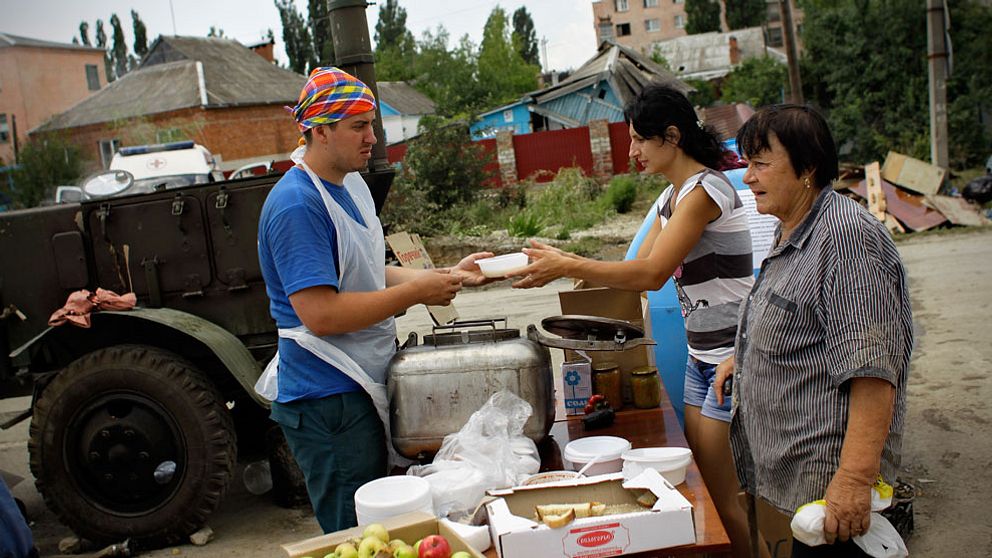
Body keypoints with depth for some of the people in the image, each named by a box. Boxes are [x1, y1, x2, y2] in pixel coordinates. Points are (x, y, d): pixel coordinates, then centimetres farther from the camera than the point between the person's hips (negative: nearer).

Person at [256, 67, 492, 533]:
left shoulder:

§ Aim of the task: Change "pixel coordinates" to "image coordinates" everywhere in the data above, leaving every other word as it is. Reproduce the whole data but leave out the picture.

§ Exercise solution:
Body keypoints with depth for some of the people in the image, each named by a box. Boxes are [x1, y1, x2, y2] in image coordinates. Points are (x, y, d): image coordinates, then centimetres farther from the camera than the point between the person's hips (negative: nearer).

Person at [256, 67, 492, 533]:
left shoulder:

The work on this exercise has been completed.